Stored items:
◇ ◇ ◇ ◇ ◇ ◇ ◇

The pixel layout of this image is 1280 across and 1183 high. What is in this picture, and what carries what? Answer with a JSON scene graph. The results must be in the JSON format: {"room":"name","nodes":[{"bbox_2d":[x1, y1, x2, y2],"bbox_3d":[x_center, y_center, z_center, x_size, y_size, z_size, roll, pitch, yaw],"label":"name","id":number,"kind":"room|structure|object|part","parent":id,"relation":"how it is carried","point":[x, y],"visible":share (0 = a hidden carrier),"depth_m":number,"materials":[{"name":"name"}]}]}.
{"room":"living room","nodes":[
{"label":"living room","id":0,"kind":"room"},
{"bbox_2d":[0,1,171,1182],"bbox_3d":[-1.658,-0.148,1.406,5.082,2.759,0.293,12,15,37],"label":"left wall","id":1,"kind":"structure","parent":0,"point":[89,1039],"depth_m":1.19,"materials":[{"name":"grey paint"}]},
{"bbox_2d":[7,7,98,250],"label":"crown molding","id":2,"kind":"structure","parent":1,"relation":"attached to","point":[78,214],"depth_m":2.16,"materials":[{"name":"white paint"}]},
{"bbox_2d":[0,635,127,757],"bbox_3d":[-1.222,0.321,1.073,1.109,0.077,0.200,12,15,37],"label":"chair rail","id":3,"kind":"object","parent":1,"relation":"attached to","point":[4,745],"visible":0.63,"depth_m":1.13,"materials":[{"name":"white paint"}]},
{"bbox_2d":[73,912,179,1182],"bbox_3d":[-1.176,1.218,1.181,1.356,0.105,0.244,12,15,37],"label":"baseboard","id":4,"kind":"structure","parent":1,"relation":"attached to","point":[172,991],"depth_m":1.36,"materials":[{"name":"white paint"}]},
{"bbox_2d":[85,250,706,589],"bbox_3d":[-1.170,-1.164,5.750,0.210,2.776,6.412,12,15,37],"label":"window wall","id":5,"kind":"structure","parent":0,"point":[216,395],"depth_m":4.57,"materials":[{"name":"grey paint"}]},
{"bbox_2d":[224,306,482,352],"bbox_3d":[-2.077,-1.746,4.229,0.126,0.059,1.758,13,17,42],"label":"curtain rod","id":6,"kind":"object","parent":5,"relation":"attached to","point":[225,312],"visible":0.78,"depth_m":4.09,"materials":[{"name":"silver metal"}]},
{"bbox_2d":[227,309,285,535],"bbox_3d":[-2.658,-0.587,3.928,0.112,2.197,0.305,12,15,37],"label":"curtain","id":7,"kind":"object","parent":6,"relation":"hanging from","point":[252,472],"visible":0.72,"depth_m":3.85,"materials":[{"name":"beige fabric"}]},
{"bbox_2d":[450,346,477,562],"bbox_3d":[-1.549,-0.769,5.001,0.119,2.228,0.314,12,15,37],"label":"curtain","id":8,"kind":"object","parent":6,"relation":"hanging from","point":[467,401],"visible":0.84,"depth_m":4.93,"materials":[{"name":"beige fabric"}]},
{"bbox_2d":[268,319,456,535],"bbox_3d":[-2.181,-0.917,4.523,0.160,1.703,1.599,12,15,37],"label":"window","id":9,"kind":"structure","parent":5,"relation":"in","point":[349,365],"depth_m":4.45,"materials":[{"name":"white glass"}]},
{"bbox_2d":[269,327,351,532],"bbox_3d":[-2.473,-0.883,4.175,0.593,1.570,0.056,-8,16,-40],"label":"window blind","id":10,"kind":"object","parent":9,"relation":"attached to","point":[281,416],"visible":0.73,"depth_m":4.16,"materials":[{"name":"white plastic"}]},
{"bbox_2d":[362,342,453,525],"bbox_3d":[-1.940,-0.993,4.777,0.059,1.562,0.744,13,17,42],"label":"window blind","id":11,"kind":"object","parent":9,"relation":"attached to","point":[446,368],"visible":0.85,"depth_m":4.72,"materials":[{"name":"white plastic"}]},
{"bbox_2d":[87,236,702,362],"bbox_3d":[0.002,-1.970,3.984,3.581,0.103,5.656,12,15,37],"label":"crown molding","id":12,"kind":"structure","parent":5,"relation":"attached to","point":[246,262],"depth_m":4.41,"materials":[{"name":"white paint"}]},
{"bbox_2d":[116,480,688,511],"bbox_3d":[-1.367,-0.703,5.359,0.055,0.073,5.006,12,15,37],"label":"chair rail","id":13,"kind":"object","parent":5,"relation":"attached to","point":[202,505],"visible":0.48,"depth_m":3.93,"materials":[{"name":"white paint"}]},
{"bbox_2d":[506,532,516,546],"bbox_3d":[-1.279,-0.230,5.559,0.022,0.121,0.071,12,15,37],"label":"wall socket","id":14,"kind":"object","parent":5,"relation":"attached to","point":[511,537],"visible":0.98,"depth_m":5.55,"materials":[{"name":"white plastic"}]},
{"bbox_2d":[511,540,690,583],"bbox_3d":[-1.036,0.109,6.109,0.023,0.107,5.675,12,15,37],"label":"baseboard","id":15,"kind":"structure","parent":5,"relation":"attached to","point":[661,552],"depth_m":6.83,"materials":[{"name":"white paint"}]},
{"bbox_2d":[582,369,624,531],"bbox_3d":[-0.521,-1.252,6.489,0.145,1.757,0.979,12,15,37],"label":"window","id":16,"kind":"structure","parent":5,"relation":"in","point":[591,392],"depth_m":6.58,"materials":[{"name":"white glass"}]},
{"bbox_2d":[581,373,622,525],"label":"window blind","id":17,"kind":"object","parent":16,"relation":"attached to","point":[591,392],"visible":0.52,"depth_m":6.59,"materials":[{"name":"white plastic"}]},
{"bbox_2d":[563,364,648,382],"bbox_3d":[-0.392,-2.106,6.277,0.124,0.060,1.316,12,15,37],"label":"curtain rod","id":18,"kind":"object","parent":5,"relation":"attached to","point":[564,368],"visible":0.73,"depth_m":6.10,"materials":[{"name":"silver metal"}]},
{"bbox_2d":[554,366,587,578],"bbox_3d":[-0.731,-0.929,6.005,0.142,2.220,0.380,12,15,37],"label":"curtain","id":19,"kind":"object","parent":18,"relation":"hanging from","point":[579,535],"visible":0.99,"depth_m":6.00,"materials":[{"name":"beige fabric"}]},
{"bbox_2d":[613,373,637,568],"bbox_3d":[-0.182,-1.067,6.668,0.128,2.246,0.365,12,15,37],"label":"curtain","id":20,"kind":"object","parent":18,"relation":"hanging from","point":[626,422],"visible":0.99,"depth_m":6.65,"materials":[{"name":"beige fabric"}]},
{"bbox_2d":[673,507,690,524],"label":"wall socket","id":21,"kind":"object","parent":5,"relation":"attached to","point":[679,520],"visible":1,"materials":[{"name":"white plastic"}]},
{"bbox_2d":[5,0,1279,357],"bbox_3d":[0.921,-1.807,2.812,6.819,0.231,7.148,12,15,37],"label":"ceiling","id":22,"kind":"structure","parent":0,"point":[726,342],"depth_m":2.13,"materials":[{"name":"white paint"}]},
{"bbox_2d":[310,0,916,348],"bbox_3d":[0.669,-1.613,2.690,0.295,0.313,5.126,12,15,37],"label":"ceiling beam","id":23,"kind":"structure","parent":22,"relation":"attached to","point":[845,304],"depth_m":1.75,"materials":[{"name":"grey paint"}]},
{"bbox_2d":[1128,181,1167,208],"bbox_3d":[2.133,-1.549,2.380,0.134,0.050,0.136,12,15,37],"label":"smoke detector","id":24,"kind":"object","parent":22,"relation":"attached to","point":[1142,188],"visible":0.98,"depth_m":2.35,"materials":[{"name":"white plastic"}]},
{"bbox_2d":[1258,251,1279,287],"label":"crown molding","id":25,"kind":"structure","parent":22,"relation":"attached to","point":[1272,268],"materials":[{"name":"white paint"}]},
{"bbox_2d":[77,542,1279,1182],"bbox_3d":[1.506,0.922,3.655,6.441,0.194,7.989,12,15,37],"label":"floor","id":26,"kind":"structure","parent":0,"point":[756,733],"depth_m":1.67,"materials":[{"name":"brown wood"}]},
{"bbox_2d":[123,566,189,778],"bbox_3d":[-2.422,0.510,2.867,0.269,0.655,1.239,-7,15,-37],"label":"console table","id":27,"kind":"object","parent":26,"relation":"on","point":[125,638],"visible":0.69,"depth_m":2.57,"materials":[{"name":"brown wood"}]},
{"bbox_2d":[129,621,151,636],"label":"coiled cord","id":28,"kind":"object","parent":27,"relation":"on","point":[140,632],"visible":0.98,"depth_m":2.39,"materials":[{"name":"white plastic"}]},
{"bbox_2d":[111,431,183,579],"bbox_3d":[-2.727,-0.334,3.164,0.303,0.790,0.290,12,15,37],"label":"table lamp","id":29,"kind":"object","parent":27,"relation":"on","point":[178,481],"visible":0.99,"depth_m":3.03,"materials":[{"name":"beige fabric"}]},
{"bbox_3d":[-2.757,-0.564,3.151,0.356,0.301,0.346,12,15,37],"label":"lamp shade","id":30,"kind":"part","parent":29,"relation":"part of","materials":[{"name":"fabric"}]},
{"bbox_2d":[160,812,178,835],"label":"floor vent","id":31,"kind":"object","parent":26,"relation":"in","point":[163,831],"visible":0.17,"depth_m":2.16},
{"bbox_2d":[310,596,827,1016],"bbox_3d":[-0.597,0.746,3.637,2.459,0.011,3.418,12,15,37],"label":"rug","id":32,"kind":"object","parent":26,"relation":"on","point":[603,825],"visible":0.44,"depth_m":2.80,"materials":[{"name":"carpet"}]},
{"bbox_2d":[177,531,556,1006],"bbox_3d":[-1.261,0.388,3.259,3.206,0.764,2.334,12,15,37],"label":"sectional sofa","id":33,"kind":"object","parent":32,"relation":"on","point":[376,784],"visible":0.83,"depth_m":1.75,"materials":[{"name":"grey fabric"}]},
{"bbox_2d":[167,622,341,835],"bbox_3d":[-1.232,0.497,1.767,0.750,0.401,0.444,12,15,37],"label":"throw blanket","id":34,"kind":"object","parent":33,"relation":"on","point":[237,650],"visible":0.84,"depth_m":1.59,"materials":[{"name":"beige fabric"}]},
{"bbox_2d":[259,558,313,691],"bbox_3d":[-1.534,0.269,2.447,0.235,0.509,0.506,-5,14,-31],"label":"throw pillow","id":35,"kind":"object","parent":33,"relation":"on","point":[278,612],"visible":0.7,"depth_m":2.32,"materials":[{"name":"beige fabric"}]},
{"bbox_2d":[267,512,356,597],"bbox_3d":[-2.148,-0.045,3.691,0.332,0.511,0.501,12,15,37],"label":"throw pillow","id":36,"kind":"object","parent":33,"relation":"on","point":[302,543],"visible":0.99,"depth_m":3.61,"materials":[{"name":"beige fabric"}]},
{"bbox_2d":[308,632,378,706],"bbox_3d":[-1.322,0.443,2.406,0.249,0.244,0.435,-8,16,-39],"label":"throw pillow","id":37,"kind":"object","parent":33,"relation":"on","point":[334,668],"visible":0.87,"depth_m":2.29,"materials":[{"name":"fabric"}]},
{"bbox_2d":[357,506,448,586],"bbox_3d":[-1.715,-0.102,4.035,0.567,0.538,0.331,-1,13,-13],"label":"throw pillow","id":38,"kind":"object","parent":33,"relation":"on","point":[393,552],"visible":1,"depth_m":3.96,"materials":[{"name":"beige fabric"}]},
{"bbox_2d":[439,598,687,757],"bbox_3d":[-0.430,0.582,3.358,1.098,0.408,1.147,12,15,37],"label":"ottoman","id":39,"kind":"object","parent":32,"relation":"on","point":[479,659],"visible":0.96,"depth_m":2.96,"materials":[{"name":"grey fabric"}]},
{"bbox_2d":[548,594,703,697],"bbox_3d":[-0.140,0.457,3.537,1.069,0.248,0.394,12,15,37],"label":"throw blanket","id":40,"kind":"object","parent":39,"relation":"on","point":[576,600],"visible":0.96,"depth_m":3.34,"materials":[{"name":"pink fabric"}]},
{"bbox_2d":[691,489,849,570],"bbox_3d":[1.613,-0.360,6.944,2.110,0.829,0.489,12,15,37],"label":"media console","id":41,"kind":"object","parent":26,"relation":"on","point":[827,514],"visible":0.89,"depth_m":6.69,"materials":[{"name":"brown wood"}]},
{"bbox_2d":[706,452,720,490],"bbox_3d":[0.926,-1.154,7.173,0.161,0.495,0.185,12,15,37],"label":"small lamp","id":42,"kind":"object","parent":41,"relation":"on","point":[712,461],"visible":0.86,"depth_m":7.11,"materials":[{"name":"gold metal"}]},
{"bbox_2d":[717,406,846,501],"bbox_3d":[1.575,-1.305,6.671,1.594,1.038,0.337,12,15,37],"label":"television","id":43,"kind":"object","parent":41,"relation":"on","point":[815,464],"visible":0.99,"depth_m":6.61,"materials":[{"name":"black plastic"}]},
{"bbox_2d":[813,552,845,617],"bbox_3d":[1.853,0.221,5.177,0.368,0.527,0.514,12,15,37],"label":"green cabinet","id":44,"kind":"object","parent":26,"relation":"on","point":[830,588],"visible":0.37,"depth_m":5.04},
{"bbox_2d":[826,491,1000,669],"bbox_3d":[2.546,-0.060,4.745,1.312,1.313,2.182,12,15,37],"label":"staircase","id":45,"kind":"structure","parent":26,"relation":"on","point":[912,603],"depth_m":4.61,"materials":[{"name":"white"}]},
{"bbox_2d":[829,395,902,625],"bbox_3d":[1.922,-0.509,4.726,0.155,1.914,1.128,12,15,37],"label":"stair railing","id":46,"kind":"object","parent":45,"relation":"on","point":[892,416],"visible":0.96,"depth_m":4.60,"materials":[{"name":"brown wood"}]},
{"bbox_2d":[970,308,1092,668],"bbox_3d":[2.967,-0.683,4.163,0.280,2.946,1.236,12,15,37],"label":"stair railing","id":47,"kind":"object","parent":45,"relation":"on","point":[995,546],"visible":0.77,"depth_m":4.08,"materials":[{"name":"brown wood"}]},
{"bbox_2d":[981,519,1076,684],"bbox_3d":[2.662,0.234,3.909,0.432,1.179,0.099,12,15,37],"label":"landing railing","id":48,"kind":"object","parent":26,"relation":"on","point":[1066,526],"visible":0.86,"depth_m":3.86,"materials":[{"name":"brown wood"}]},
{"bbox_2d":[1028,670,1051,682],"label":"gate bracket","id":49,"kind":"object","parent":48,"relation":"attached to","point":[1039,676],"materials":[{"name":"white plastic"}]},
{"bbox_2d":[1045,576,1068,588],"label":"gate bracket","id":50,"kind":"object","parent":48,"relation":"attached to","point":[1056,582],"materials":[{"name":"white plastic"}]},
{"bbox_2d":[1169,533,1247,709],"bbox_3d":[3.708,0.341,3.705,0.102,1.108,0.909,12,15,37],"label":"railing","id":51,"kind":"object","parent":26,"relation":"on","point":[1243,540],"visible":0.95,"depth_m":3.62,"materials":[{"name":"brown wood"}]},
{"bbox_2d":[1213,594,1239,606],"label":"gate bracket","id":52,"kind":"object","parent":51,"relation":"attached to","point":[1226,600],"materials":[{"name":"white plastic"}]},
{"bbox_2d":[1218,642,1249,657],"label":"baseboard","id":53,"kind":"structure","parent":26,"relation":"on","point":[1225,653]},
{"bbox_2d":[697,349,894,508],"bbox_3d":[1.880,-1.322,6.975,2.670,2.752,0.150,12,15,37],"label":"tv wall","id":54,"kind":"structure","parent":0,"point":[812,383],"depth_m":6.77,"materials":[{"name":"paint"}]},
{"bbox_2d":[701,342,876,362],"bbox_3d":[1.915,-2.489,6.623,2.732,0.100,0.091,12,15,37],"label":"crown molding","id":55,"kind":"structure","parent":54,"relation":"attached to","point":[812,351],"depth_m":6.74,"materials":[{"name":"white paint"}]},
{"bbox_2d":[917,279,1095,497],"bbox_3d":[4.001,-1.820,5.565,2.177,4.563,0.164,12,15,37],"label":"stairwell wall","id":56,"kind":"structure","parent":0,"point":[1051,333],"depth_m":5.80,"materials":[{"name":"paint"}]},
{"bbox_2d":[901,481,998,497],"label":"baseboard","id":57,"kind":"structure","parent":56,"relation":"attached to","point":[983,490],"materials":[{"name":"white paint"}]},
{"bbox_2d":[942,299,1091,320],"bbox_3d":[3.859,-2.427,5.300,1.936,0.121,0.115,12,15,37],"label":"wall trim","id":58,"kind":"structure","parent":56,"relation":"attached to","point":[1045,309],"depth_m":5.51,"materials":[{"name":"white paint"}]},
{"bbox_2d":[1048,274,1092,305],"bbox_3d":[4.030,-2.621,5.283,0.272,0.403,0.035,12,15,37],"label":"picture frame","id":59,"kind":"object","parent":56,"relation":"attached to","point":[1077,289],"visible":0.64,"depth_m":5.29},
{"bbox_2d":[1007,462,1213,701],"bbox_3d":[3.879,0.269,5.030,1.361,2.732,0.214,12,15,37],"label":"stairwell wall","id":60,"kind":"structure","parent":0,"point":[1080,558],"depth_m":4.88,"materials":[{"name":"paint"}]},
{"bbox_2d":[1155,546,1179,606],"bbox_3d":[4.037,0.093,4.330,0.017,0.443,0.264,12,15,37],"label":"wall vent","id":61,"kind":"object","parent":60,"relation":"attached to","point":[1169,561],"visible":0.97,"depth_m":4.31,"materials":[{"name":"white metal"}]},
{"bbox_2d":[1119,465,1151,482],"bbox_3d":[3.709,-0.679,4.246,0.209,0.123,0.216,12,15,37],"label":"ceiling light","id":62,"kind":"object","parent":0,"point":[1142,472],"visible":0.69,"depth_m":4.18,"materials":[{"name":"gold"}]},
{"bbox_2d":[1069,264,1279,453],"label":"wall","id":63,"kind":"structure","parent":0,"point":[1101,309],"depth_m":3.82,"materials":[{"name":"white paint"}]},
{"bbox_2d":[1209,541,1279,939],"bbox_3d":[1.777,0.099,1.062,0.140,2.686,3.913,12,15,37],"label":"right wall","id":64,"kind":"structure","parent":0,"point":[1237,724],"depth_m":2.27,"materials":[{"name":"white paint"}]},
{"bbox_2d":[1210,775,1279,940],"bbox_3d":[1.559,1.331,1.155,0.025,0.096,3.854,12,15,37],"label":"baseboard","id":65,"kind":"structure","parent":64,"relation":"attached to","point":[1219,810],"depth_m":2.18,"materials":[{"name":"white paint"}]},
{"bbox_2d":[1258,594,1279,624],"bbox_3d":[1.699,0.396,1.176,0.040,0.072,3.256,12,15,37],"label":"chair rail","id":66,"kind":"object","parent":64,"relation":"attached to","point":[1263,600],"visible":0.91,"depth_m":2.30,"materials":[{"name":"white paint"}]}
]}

◇ ◇ ◇ ◇ ◇ ◇ ◇

* TASK DETAILS
Work out how many lines of the entries hold the word "table", and write only that figure.

* WRITTEN ANSWER
2